PASSAGE PROVIDED:
Bill has definitely started this one off on the right foot.

{quote] "Obviously the flow of electrons and power cannot be controlled . . ." [/quote] . . . Hmm, i guess quoting doesn't work the same way anymore either . . .

Generally true, as power flow normally divides in inverse proportion to the impedance of the interconnected systems, although generation source loading, line loading, series capacitors, and quadrature phase boosters [aka tie line tap changers] may and generally do have profound effects on both real and reactive power flows on an interconnected grid.

Standing market rules and commercial agreements are combined with hourly scheduled transactions to determine who pays how much to who.
 
Using Waross' example. Consumption will be measured at the Delivery Point between C and B every hour (in my experience, kWh are measured). Someone schedules the expected delivery at the border between B and A, and generation at A. Power is generated at many generators to meet all of the loads at every hour. Customer C will pay A for the scheduled power. If more is metered at A than was scheduled, an adjustment will be made. Customer C will also pay the transmission owners (A to B and B to C) for the kWh plus a set percentage for losses. There may also be charges for peak demand.
 
Lest I be understood, I agree with jghrist that Power Bought and Sold will be measured in kWh.
The impact on the system transferring the power will be based on KVAh.
That is, the fees for wheeling the power will be based on KVAh either directly or by kWh with an adjustment factor based on the power factor of the transferred power.
There may also be charges for peak demand.
Yes, I agree here also.
 
Although utilities typically charge the end use distribution customer for the impact of apparent power, transmission contract typically just focus on real power transfer. This is because reactive power is predominately supplied locally, with it being rare for significant amounts of reactive power to flow more than 100 miles.

For a load in southern Florida, the majority of reactive power needs of the end use load would be supplied by capacitor banks in southern Florida. Reactive power losses in the transmission system would compensated along the way by intermittent kvar injections along the way.

The actual flow of power is often quite uncorrelated with where one would thing power might flow just based on reading contractual agreements.
 
The wheeling company is supplying transmission capacity.
Transmission capacity is based on KVA, not kW.
Given the costs involved in moving large amounts of energy, it may be ingenuous to assume that extra losses due to KVA vs kW are not considered are charged.

My next comment is more a question for CR and others who have appropriate experience.
It is possible to control the PF in and out by varying the voltages with OLTCs.
Then KVA will equal kW.
Deviation from unity PF may then be addressed by penalties that may be greater than a charge based on KVAh.
Question:
Is this done in practice?
 
I was not even peripherally involved in the hourly or other transactions on the grid, but to my understanding what bacon4life wrote is pretty well spot on; true enough, though, that capacity is measured in kVA/MVA, and excessive reactive power flows can limit the transmission of real power on lines and other transmission equipment.

That understood and nevertheless, I have always understood sales, purchases and wheeling costs were based on real power only, with one of my control centre's concomitant frequent tasks being the switching of reactive resources in and out of service so as to both hold system voltages within limits and maximize system transmission capacity.

TO DO: Duplicate the portion of the power transmission discussion that begins at the words "For a load in" and stops after "along the way.".

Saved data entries
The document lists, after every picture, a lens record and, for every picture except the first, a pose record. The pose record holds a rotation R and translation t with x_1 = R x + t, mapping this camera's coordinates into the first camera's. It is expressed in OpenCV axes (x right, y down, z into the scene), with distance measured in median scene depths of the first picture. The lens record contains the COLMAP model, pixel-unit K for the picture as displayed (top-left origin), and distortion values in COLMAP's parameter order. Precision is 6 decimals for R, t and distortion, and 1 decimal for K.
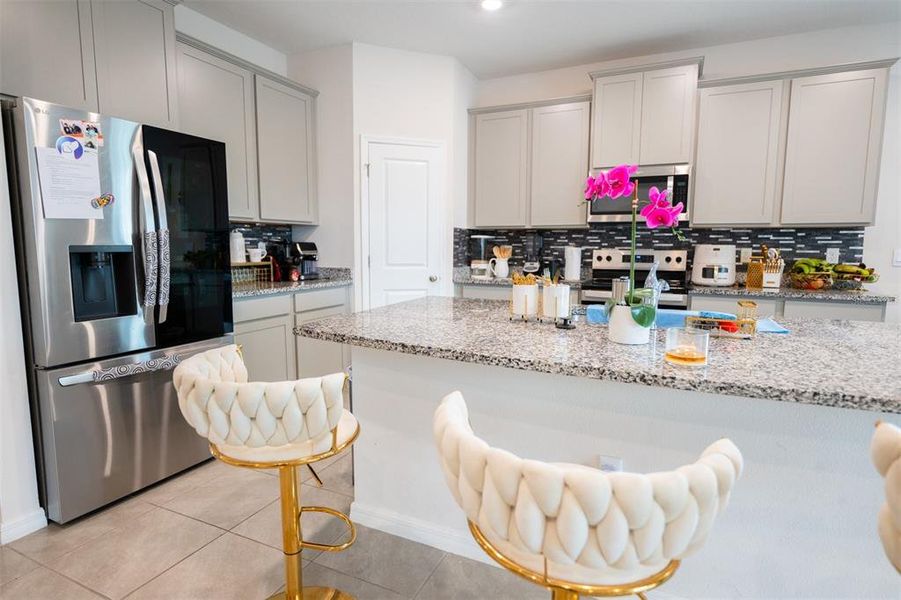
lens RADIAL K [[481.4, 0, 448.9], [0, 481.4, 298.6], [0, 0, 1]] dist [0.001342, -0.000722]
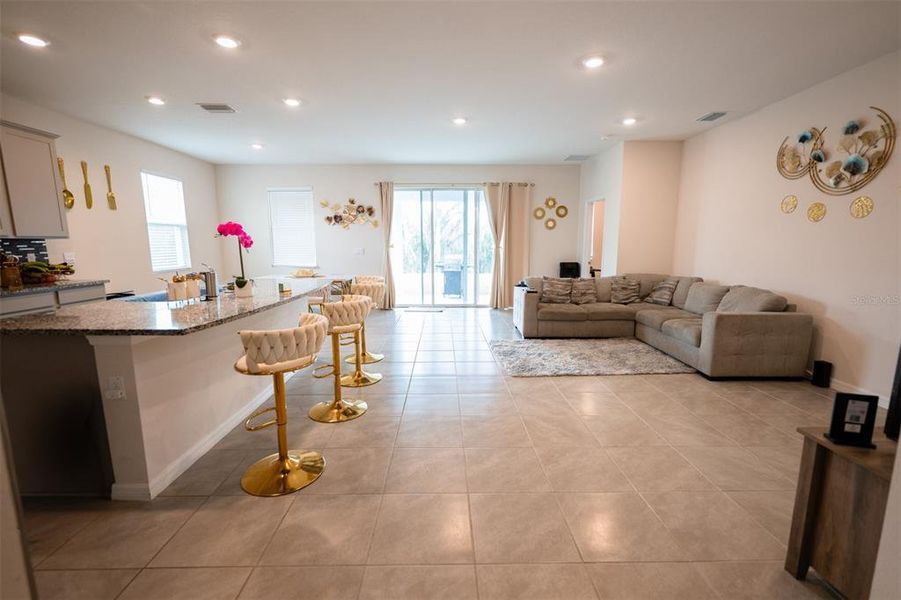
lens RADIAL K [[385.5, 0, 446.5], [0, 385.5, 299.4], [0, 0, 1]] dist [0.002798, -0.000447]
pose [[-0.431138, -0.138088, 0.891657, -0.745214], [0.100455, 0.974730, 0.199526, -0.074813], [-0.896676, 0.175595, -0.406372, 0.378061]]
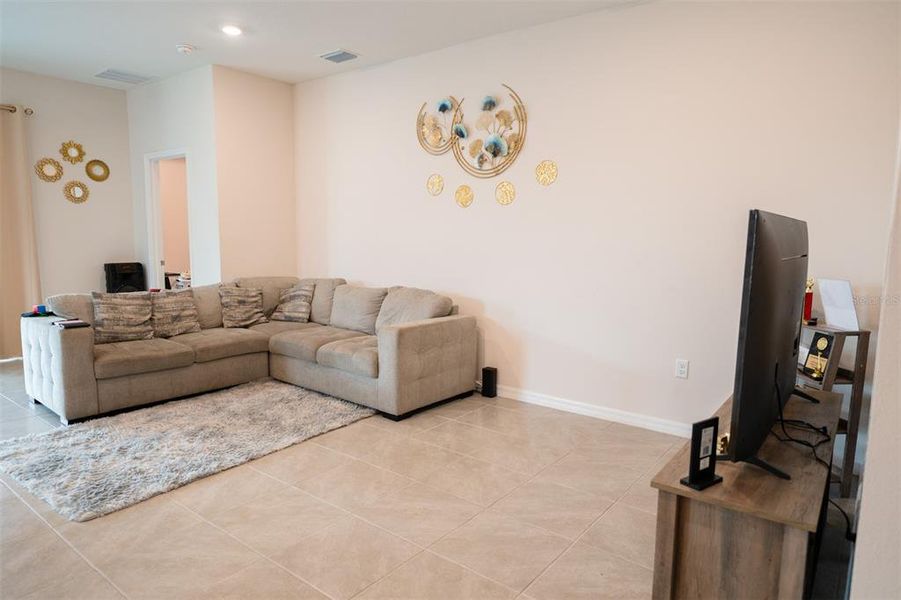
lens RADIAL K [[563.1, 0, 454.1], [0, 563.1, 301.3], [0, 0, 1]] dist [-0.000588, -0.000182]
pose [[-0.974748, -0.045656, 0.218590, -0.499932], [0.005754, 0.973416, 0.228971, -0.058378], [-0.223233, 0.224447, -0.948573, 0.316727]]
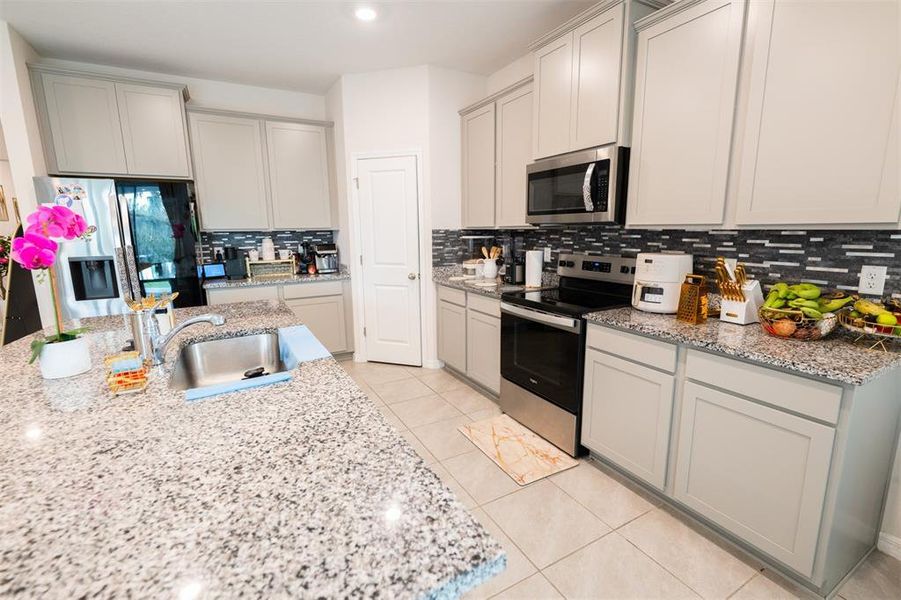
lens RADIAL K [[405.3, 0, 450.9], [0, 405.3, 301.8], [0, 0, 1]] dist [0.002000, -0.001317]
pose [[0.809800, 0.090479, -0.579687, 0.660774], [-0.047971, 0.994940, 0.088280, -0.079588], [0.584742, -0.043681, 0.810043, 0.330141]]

--

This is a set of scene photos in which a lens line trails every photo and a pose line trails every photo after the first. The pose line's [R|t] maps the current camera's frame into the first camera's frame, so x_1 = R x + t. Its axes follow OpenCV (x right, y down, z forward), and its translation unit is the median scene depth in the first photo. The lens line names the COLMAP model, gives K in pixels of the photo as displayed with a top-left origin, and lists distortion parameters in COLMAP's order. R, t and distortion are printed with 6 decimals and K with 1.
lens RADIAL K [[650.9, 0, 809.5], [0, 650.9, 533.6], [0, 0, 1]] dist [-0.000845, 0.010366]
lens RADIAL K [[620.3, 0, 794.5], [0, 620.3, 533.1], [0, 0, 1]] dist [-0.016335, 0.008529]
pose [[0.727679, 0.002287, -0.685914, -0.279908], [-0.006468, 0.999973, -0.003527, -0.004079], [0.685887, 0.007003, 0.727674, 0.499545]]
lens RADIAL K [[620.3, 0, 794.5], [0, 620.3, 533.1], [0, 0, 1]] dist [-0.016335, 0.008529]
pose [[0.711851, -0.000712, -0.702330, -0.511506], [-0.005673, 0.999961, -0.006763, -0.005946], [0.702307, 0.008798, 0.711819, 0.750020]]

ANSWER BOX:
For a load in southern Florida, the majority of reactive power needs of the end use load would be supplied by capacitor banks in southern Florida. Reactive power losses in the transmission system would compensated along the way by intermittent kvar injections along the way.